One idea that I had, based on this Wikipedia page, is to use a recursive definition:
- A PL 0-sphere is a complex containing two disjoint points, e.g.{{x},{y}} for some points x,y.
- A PL $(n+1)$-sphere is a complex in which the link of every vertex is a PL $n$-sphere.
For example, in the complex {{1,2},{2,3},{3,1}}, the link of 1 is {{2},{3}}, which is a 0-sphere; similarly, the link of 2 is {{1},{3}} and the link of 3 is {{1},{2}}, which are 0-spheres too.
However, by this definition, the complex over containing the sets {1,2},{2,3},{3,1},{4,5},{5,6},{6,4} would also be considered a PL 1-sphere, although it is in fact homeomorphic to two disjoint circles.
Is it possible to amend my definition and provide a correct combinatorial definition of a PL sphere?
Initially, I was hoping for an algorithmic definition.
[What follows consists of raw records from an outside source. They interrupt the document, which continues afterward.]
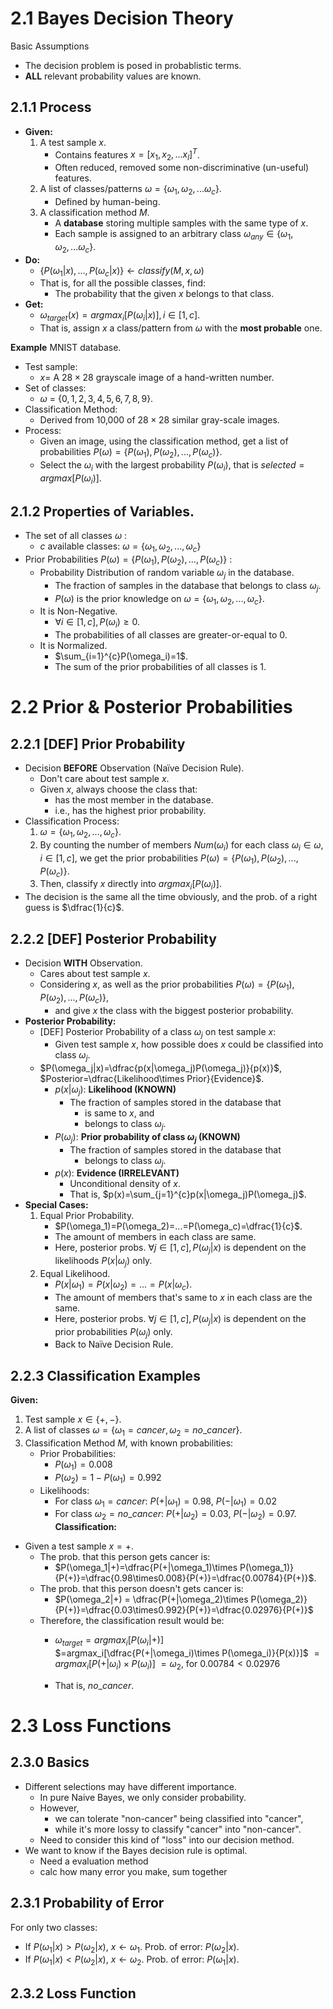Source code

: # 2.1 Bayes Decision Theory
Basic Assumptions
- The decision problem is posed in probablistic terms.
- **ALL** relevant probability values are known.

## 2.1.1 Process
- **Given:**
	1. A test sample $x$.
		- Contains features $x=[x_1,x_2,...x_l]^T$.
		- Often reduced, removed some non-discriminative (un-useful) features.
	2. A list of classes/patterns $\omega=\{\omega_1,\omega_2,...\omega_c\}$.
		- Defined by human-being.
	3. A classification method $M$.
		- A **database** storing multiple samples with the same type of $x$.
		- Each sample is assigned to an arbitrary class $\omega_{any}\in\{\omega_1,\omega_2,...\omega_c\}$.
- **Do:**
	- $\{P(\omega_1|x),...,P(\omega_c|x)\}\leftarrow classify(M,x,\omega)$
	- That is, for all the possible classes, find:
		- The probability that the given $x$ belongs to that class.
- **Get:**
	-  $\omega_{target}(x)=argmax_i[P(\omega_i|x)], i\in[1,c]$.
	- That is, assign $x$ a class/pattern from $\omega$ with the **most probable** one.

**Example**
MNIST database.
- Test sample: 
	- $x=$ A $28 \times 28$ grayscale image of a hand-written number. 
- Set of classes: 
	- $\omega$ = $\{0, 1, 2, 3, 4, 5, 6, 7, 8, 9\}$.
- Classification Method: 
	- Derived from 10,000 of $28\times28$ similar gray-scale images.
- Process:
	- Given an image, using the classification method, get a list of probabilities $P(\omega) = \{P(\omega_1),P(\omega_2),...,P(\omega_c)\}$.
	- Select the $\omega_i$ with the largest probability $P(\omega_i)$, that is $selected=argmax[P(\omega_i)]$.

## 2.1.2 Properties of Variables.
- The set of all classes $\omega$ :
	- $c$ available classes: $\omega = \{\omega_1, \omega_2, ..., \omega_c\}$
- Prior Probabilities $P(\omega)=\{P(\omega_1),P(\omega_2),...,P(\omega_c)\}$ :
	- Probability Distribution of random variable $\omega_j$ in the database.
		- The fraction of samples in the database that belongs to class $\omega_j$.
		- $P(\omega)$ is the prior knowledge on $\omega=\{\omega_1,\omega_2,...,\omega_c\}$.
	- It is Non-Negative.
		- $\forall i \in [1,c], P(\omega_i) \geq 0$.
		- The probabilities of all classes are greater-or-equal to 0.
	- It is Normalized.
		- $\sum_{i=1}^{c}P(\omega_i)=1$.
		- The sum of the prior probabilities of all classes is $1$.

# 2.2 Prior & Posterior Probabilities
## 2.2.1 [DEF] Prior Probability
- Decision **BEFORE** Observation (Naïve Decision Rule).
	- Don't care about test sample $x$.
	- Given $x$, always choose the class that:
		- has the most member in the database.
		- i.e., has the highest prior probability.
- Classification Process:
	1. $\omega=\{\omega_1,\omega_2,...,\omega_c\}$.
	2. By counting the number of members $Num(\omega_i)$ for each class $\omega_i\in\omega,i\in[1,c]$, we get the prior probabilities $P(\omega) = \{P(\omega_1),P(\omega_2),...,P(\omega_c)\}$.
	3. Then, classify $x$ directly into $argmax_i[P(\omega_i)]$.
- The decision is the same all the time obviously, and the prob. of a right guess is $\dfrac{1}{c}$. 

## 2.2.2 [DEF] Posterior Probability
- Decision **WITH** Observation.
	- Cares about test sample $x$.
	- Considering $x$, as well as the prior probabilities $P(\omega) = \{P(\omega_1),P(\omega_2),...,P(\omega_c)\}$, 
		- and give $x$ the class with the biggest posterior probability.
- **Posterior Probability:**
	- [DEF] Posterior Probability of a class $\omega_j$ on test sample $x$:
		- Given test sample $x$, how possible does $x$ could be classified into class $\omega_j$.
	- $P(\omega_j|x)=\dfrac{p(x|\omega_j)P(\omega_j)}{p(x)}$, $Posterior=\dfrac{Likelihood\times Prior}{Evidence}$.
		- $p(x|\omega_j)$: **Likelihood (KNOWN)** 
			- The fraction of samples stored in the database that
				- is same to $x$, and
				- belongs to class $\omega_j$.
		- $P(\omega_j)$: **Prior probability of class $\omega_j$ (KNOWN)** 
			- The fraction of samples stored in the database that
				- belongs to class $\omega_j$.
		- $p(x)$: **Evidence (IRRELEVANT)**
			- Unconditional density of $x$. 
			- That is, $p(x)=\sum_{j=1}^{c}p(x|\omega_j)P(\omega_j)$.
- **Special Cases:**
	1. Equal Prior Probability.
		-  $P(\omega_1)=P(\omega_2)=...=P(\omega_c)=\dfrac{1}{c}$.
		- The amount of members in each class are same.
		- Here, posterior probs. $\forall j\in[1,c], P(\omega_j|x)$ is dependent on the likelihoods $P(x|\omega_j)$ only.
	 2. Equal Likelihood.
		 - $P(x|\omega_1)=P(x|\omega_2)=...=P(x|\omega_c)$.
		 - The amount of members that's same to $x$ in each class are the same.
		 - Here, posterior probs. $\forall j\in[1,c], P(\omega_j|x)$ is dependent on the prior probabilities $P(\omega_j)$ only. 
		 - Back to Naïve Decision Rule.

## 2.2.3 Classification Examples
**Given:**
1. Test sample $x\in\{+,-\}$.
2. A list of classes $\omega=\{\omega_1={cancer},\omega_2={no\_cancer}\}$.
3. Classification Method $M$, with known probabilities:
	- Prior Probabilities:
		- $P(\omega_1)=0.008$
		- $P(\omega_2)=1-P(\omega_1)=0.992$
	- Likelihoods:
		- For class $\omega_1={cancer}$:       $P(+|\omega_1)=0.98$, $P(-|\omega_1)=0.02$
		- For class $\omega_2={no\_cancer}$: $P(+|\omega_2)=0.03$, $P(-|\omega_2)=0.97$. 
**Classification:**
- Given a test sample $x=+$.
	- The prob. that this person gets cancer is:
		- $P(\omega_1|+)=\dfrac{P(+|\omega_1)\times P(\omega_1)}{P(+)}=\dfrac{0.98\times0.008}{P(+)}=\dfrac{0.00784}{P(+)}$.
	- The prob. that this person doesn't gets cancer is:
		- $P(\omega_2|+) = \dfrac{P(+|\omega_2)\times P(\omega_2)}{P(+)}=\dfrac{0.03\times0.992}{P(+)}=\dfrac{0.02976}{P(+)}$
	- Therefore, the classification result would be:
		- $\omega_{target}=argmax_i[P(\omega_i|+)]$
		  $=argmax_i[\dfrac{P(+|\omega_i)\times P(\omega_i)}{P(x)}]$
		  $=argmax_i[P(+|\omega_i)\times P(\omega_i)]$
		  $=\omega_2$, for $0.00784 < 0.02976$
		  
		- That is, $no\_cancer$.

# 2.3 Loss Functions
## 2.3.0 Basics
- Different selections may have different importance.
	- In pure Naive Bayes, we only consider probability.
	- However, 
		- we can tolerate "non-cancer" being classified into "cancer", 
		- while it's more lossy to classify "cancer" into "non-cancer".
	- Need to consider this kind of "loss" into our decision method.
- We want to know if the Bayes decision rule is optimal.
	- Need a evaluation method
	- calc how many error you make, sum together
## 2.3.1 Probability of Error
For only two classes:
- If $P(\omega_1|x)>P(\omega_2|x)$, $x\leftarrow\omega_1$. Prob. of error: $P(\omega_2|x)$.
-  If $P(\omega_1|x)<P(\omega_2|x)$, $x\leftarrow\omega_2$. Prob. of error: $P(\omega_1|x)$.
## 2.3.2 Loss Function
Unfortunately, such a definition does not exist in general, since the problem of recognizing a sphere of dimension 5 and higher is undecidable (see the simplicial complex recognition problem)
But, I found a combinatorial definition that is not algorithmic. In this paper (Karim A. Adiprasito and Ivan Izmestiev, 2015) it is proved that every PL sphere becomes polytopal after finitely many derived subdivisions. The converse is obviously true too. So a definition could be: "$C$ is a PL-sphere if and only if there exists a finite integer $k$ such that, after some $k$ derived subdivisions, $C$ becomes polytopal".
Note that polytopality can be decided by a finite algorithm. It does not contradict the undecidability of detecting a PL sphere, since there is no algorithm that can compute how many derived subdivisions are needed to convert a given PL sphere to a polytope.